_USING THE INFORMATION_.
1. In the passage on Irish politics, in which election did the combined popular vote share of Fine Gael and Fianna Fail first fall below 50%?
2. According to the passage on Irish politics, in which areas has unionism in the north lost its majority? List every one.
3. Extend the passage on Irish politics, picking up right after its final sentence.

_PROVIDED PASSAGE_.
- Opening Delimiter -
This is a process not just internal to Sinn Féin, but a broad change in Irish society. The large majorities achieved in the referendums in support of marriage equality, and for the repeal of constitutional Clause 8, demonstrates how Ireland is dramatically changing. This is undermining the old political alliances that arose from the ‘carnival of reaction’ that followed British imperialism’s brutal partition of Ireland. In the north, unionism has lost its majority in society, its majority in the popular vote, and its majority in the Northern Ireland Assembly. In the south, the two parties that have alternated in government since partition, Fine Gael and Fianna Fail, have seen their combined share of the popular vote fall below 50% for the first time ever in the Irish General Election in 2016.

In conditions of rapid social change, the immediate and chief obstacle is the governmental agreement between the Democratic Unionist Party (DUP) and the Tories. Firstly, this bloc is preventing the restoration of the Northern Ireland Assembly. After the Assembly elections in March 2017, there were five phases of negotiations. A political accommodation between Sinn Féin and DUP was achieved on 9 February 2018 which was unraveled by DUP leader Arlene Foster on 14 February telling the media she couldn’t sell the deal and left the talks. There have been no further talks since. DUP MPs, and some of their base, believe that its agreement with the Tories means it can avoid coming to terms with nationalists in the Assembly.
- Closing Delimiter -
_EXCERPTED DATA_.
- Opening Delimiter -
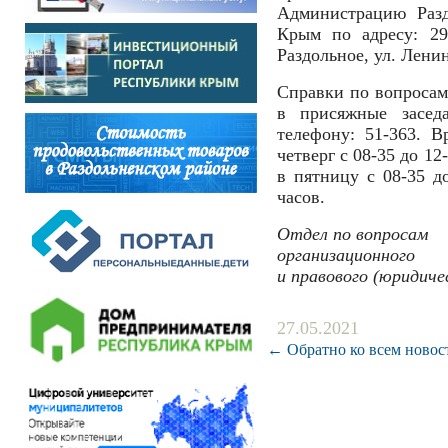
Администрацию Разд
Крым по адресу: 29
Раздольное, ул. Ленин
Справки по вопросам
в присяжные засед
телефону: 51-363. В
четверг с 08-35 до 12
в пятницу с 08-35 до
часов.
Отдел по вопросам
организационного
и правового (юридиче
27.05.2021
← Обратно ко всем новос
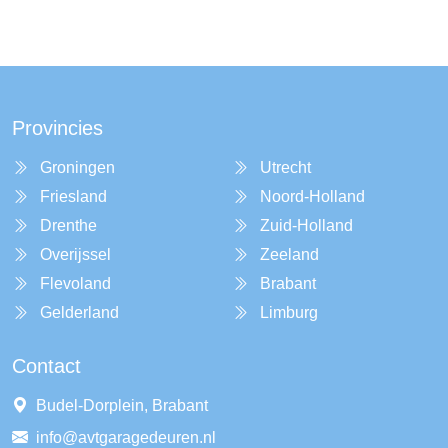
Provincies
Groningen
Utrecht
Friesland
Noord-Holland
Drenthe
Zuid-Holland
Overijssel
Zeeland
Flevoland
Brabant
Gelderland
Limburg
Contact
Budel-Dorplein, Brabant
info@avtgaragedeuren.nl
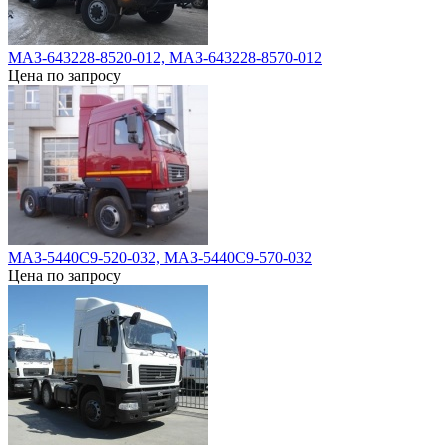
МАЗ-643228-8520-012, МАЗ-643228-8570-012
Цена по запросу
МАЗ-5440С9-520-032, МАЗ-5440С9-570-032
Цена по запросу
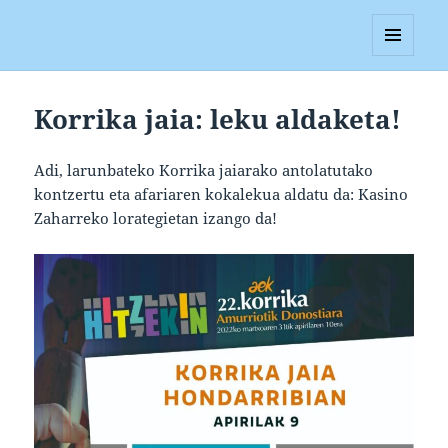
Blagan
MENUA
ETA
WIDGETAK
Korrika jaia: leku aldaketa!
Adi, larunbateko Korrika jaiarako antolatutako
kontzertu eta afariaren kokalekua aldatu da: Kasino
Zaharreko lorategietan izango da!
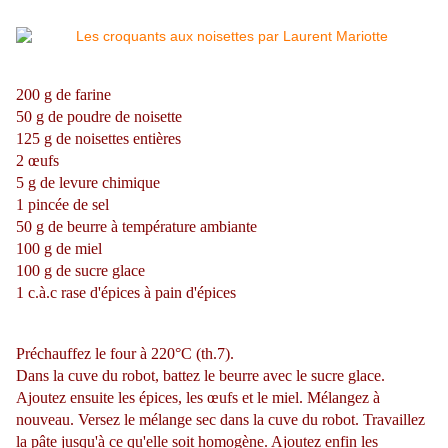
200 g de farine
50 g de poudre de noisette
125 g de noisettes entières
2 œufs
5 g de levure chimique
1 pincée de sel
50 g de beurre à température ambiante
100 g de miel
100 g de sucre glace
1 c.à.c rase d'épices à pain d'épices
Préchauffez le four à 220°C (th.7).
Dans la cuve du robot, battez le beurre avec le sucre glace.
Ajoutez ensuite les épices, les œufs et le miel. Mélangez à
nouveau. Versez le mélange sec dans la cuve du robot. Travaillez
la pâte jusqu'à ce qu'elle soit homogène. Ajoutez enfin les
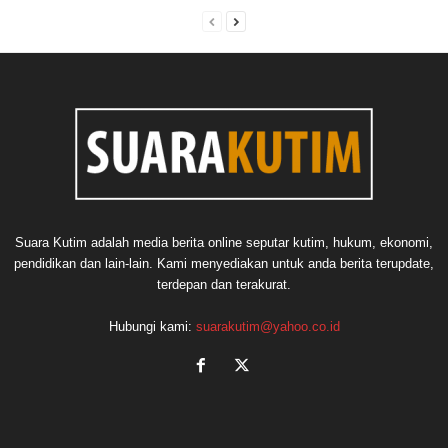
Suara Kutim adalah media berita online seputar kutim, hukum, ekonomi,
pendidikan dan lain-lain. Kami menyediakan untuk anda berita terupdate,
terdepan dan terakurat.
Hubungi kami:
suarakutim@yahoo.co.id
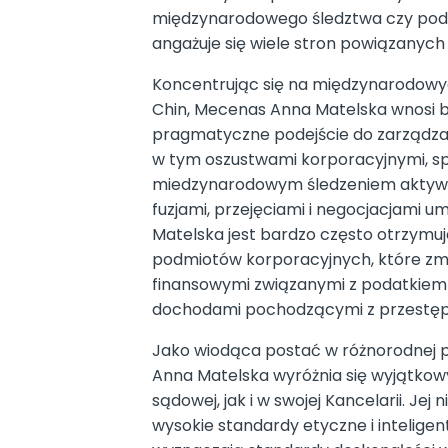
międzynarodowego śledztwa czy podzi
angażuje się wiele stron powiązanych
Koncentrując się na międzynarodowych 
Chin, Mecenas Anna Matelska wnosi b
pragmatyczne podejście do zarządza
w tym oszustwami korporacyjnymi, sp
miedzynarodowym śledzeniem aktywó
fuzjami, przejęciami i negocjacjami
Matelska jest bardzo często otrzymuj
podmiotów korporacyjnych, które zm
finansowymi związanymi z podatkiem 
dochodami pochodzącymi z przestęp
Jako wiodąca postać w różnorodnej 
Anna Matelska wyróżnia się wyjątko
sądowej, jak i w swojej Kancelarii. Je
wysokie standardy etyczne i intelige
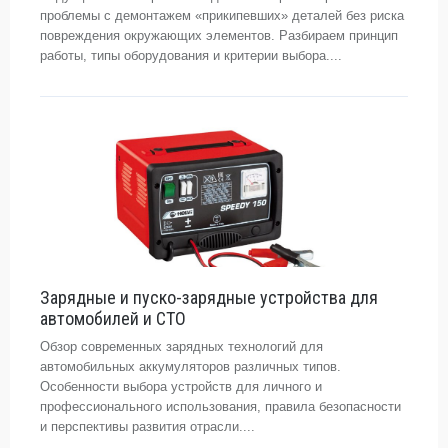
проблемы с демонтажем «прикипевших» деталей без риска
повреждения окружающих элементов. Разбираем принцип
работы, типы оборудования и критерии выбора....
Зарядные и пуско-зарядные устройства для
автомобилей и СТО
Обзор современных зарядных технологий для
автомобильных аккумуляторов различных типов.
Особенности выбора устройств для личного и
профессионального использования, правила безопасности
и перспективы развития отрасли....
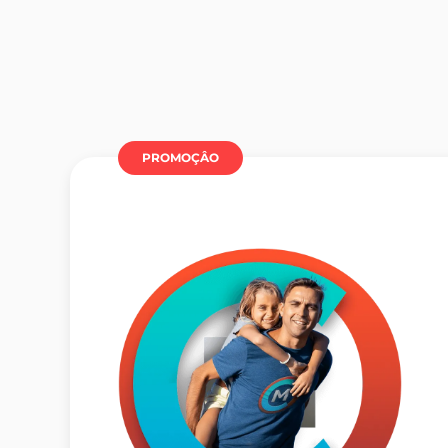
PROMOÇÂO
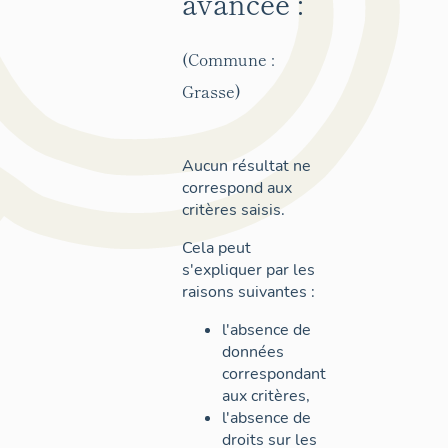
avancée :
(Commune :
Grasse)
Aucun résultat ne
correspond aux
critères saisis.
Cela peut
s'expliquer par les
raisons suivantes :
l'absence de
données
correspondant
aux critères,
l'absence de
droits sur les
- Closing Delimiter -
_TASK RESPONSES_.
1. The Irish General Election in 2016.

2.
- Society
- The popular vote
- The Northern Ireland Assembly

3.
Secondly, the bloc is aiming to impose Brexit upon Ireland, by taking the north out of the EU despite fifty six per cent vote in the north to remain, and the existence of a pro-EU majority in the south. Sinn Féin’s position is ‘special status’ for the north inside the EU; the Irish government’s position is very similar without acknowledging any credit to Sinn Féin. Parties representing a majority of northern voters also reject losing the north’s connection to the EU single market, customs union and current ‘soft’ border.

The Ard Fheis reaffirmed Sinn Féin’s positions. Michelle O’Neill said, ‘Brexit represents the greatest economic threat to the island of Ireland in a generation. And I fully respect the right of the British people to leave the EU and I wish them well. However, I am wholly opposed to the British Government dragging us out of the EU against our will’.

Another by-product of the Tory/DUP bloc is the threat to gerrymander the parliamentary constituencies in the north. This month is the fiftieth anniversary of the start of the civil rights movement – in 1968 when violent evictions took place of squatters denied access to social housing by the unionist controlled Housing Executive. This led to the first march from Coalisland to Dungannon in August that year. So serious was the sectarian discrimination against the nationalist community that Michelle Gildernew MP reminded the Ard Fheis, ‘… we know too well universal suffrage was not a fact of life until 1969. This was the first major victory in the fight for equality but it was only the beginning’.

Yet, fifty years later the Boundary Commission wants to use criteria to define constituencies in the north of Ireland that are different from the criteria used for England, Scotland and Wales. As a result, there are to be extra seats for the DUP, in line with the DUP’s own submission to the Commission. Of course, Sinn Féin and other democrats are submitting evidence to the Commission, aiming to prevent this injustice before the Final Recommendation is made to the Secretary of State in September this year.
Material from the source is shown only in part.